В сарае заскрипела дверь, и кто-то крикнул:
— Охватова к командиру дивизии! Где он?
— Там, на улице. В саду спит.
Охватов, хорошо слышавший голос посыльного, быстро вскочил, встряхнулся и с озабоченным лицом пошел мимо телеги, на которой лежали Недокур и Козырев, оба притворившиеся спящими. Сразу за углом, поднырнув под бельевую веревку, натянутую между яблоней и стеной сараюшки, встретился с дежурным капитаном.
— Что так рано, товарищ капитан? Наверное, перепутали что-нибудь?
— Это вы, разведчики, мастаки путать, — сердито говорил капитан, уходя от сараюшки, и, не оглядываясь, кинул еще: — Быстро, быстро!

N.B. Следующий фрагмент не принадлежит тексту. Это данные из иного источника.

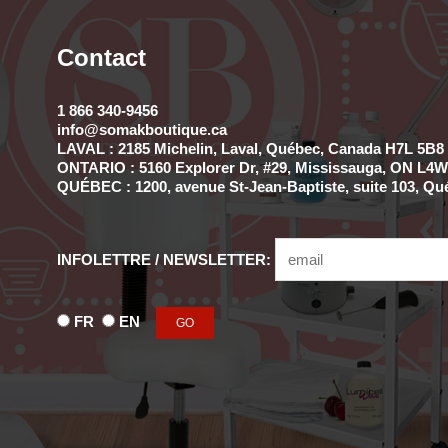
Contact
1 866 340-9456
info@somakboutique.ca
LAVAL : 2185 Michelin, Laval, Québec, Canada H7L 5B8 
ONTARIO : 5160 Explorer Dr, #29, Mississauga, ON L4W 
QUÉBEC : 1200, avenue St-Jean-Baptiste, suite 103, Qu
INFOLETTRE / NEWSLETTER:
FR
EN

Охватов вытащил из колодца ведро воды, ополоснул лицо, сапоги, застегнул гимнастерку на все пуговицы, подтянул ремень и побежал следом за капитаном.
У большой комдивской хаты, под старой грушей, стояла зеленая «эмка», пыльная и горячая. Шофер протирал стекла, ни на кого не обращая внимания, и уж только поэтому можно было заключить, что возит он большое начальство. У входа в хату стоял часовой, в сторонке у стены сержант с гнутой и узкой спиной раздувал медный самовар, а дежурный капитан, который ходил за Охватовым, куском шинели лощил сапоги, поставив ногу на каменный приступок у крыльца.
— Вторая дверь справа, — сказал он Охватову и, всхлопнув суконку, свернул и положил ее в карман.